In the late 1970s, Bright was a singer for the art rock band Deaf School. After Deaf School disbanded, Bright went solo with her backing band, 'The Illuminations'. Band members were Henry Priestman (formerly with band Yachts), Rusty Egan (Visage) and Glen Matlock (Sex Pistols). In 1978, their single debut, a cover of "My Boyfriend's Back", was followed by another cover, "Captain of Your Ship", which became a minor airplay hit.

Bright's third single, "Hello, I Am Your Heart", dropped the Illuminations from the billing, and was her only chart hit. Issued in February 1980, and featuring Lee 'Kix' Thompson on saxophone, it spent a week in the UK Singles Chart at No. 50.

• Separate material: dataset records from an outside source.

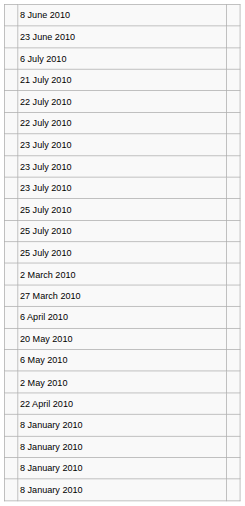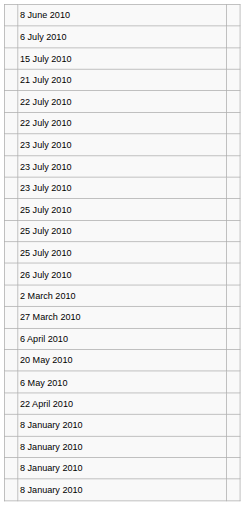- row: 23 June 2010
+ row: 15 July 2010
+ row: 26 July 2010
- row: 2 May 2010
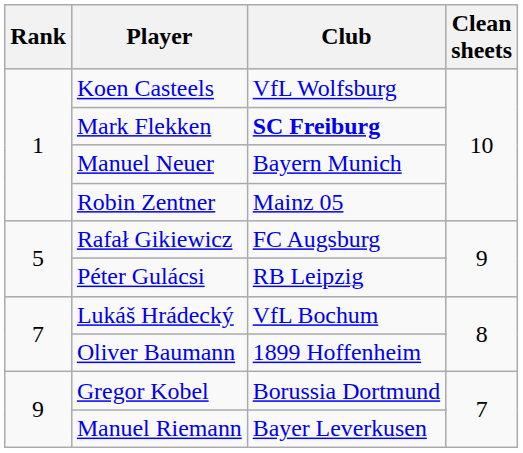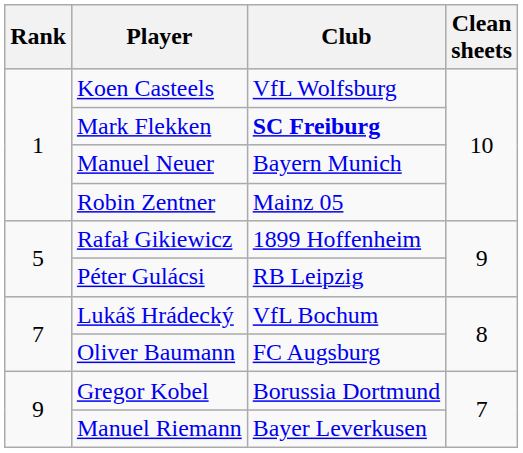Rafał Gikiewicz | Club: FC Augsburg -> 1899 Hoffenheim
Oliver Baumann | Club: 1899 Hoffenheim -> FC Augsburg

Around this same time, Bright (using her birth name, Anne Martin) spent some time as the singer of the Dutch band Gruppo Sportivo, and she also appeared in Malcolm McLaren's Sex Pistols film, The Great Rock 'n' Roll Swindle.

In 1981, she issued the album Rhythm Breaks the Ice, which featured songs she had written herself, but also classics like "Shoorah, Shoorah" as well as new interpretations of songs by Deaf School. Her backing band on this album - still called The Illuminations - was completely different from the group on her earlier singles, and had a similar line-up to Clive Langer & the Boxes: Clive Langer (guitar/sitar), Ian Broudie (lead guitar), James Eller (bass); Jo Allen (drums); and Ben Barson, brother of Madness keyboardist Mike Barson (keyboards). Martin Hughes subbed for Allen on two cuts; Clive Langer & The Boxes consisted of Langer, Eller, Barson and Hughes. The album was produced by Clanger/Winstanley.

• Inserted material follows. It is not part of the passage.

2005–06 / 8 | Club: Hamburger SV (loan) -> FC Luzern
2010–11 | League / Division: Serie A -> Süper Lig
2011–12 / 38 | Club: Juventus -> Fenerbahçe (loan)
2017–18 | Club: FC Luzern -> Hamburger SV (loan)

Working with Barson, Langer and Alan Winstanley, Bright got to know Madness, and she and Madness singer Suggs, fell in love. They married in 1982, and she retired. She appeared in 1984 as a homeless person in the music video of "One Better Day" by Madness and rejoined her fellow Deaf School members for a reunion and a live album in 1988.

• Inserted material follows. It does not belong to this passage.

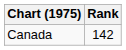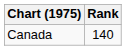Canada | Rank: 142 -> 140
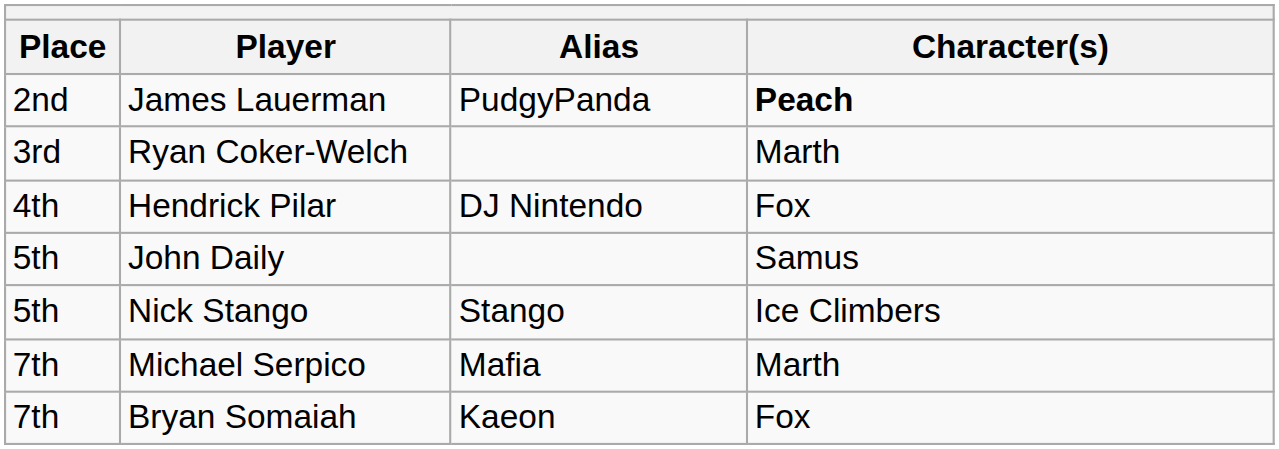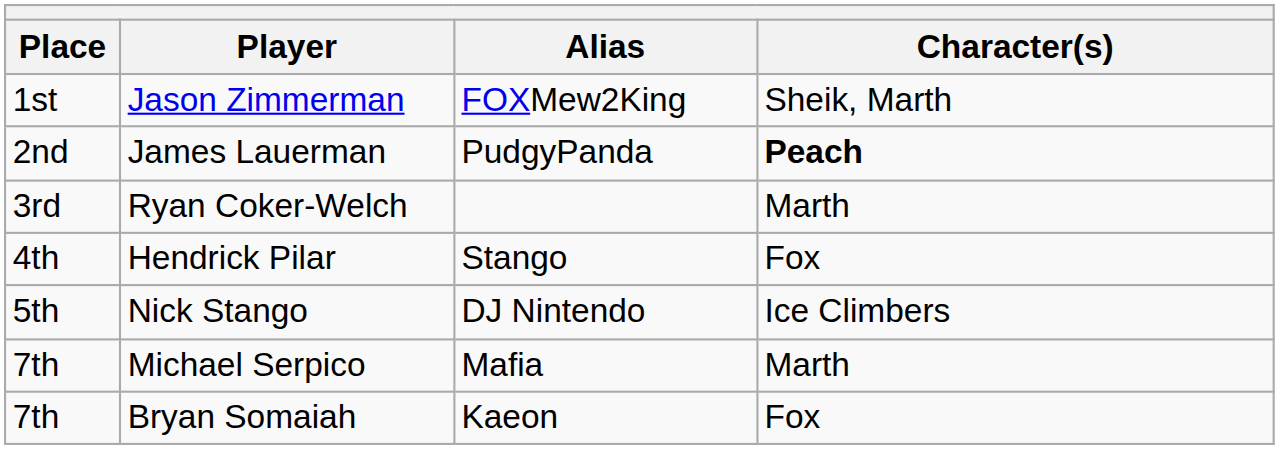+ row: 1st | Jason Zimmerman | FOXMew2King | Sheik, Marth
Hendrick Pilar | Alias: DJ Nintendo -> Stango
- row: 5th | John Daily | Samus
Nick Stango | Alias: Stango -> DJ Nintendo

In 1992, she provided spoken word on "Walk You Home", a track on Tim Finn's fourth album, Before & After. In recent years, she has joined the reformed Deaf School for one-off appearances. In December 2007, at The O2 venue Indigo2 for Madness' aftershow party, the band were joined on stage by her daughters, who sang backing vocals. She also sang with her husband, Suggs. Bright reunited with Deaf School once again in December 2009, for a selection of UK dates in London and Liverpool, including a date at the 100 Club.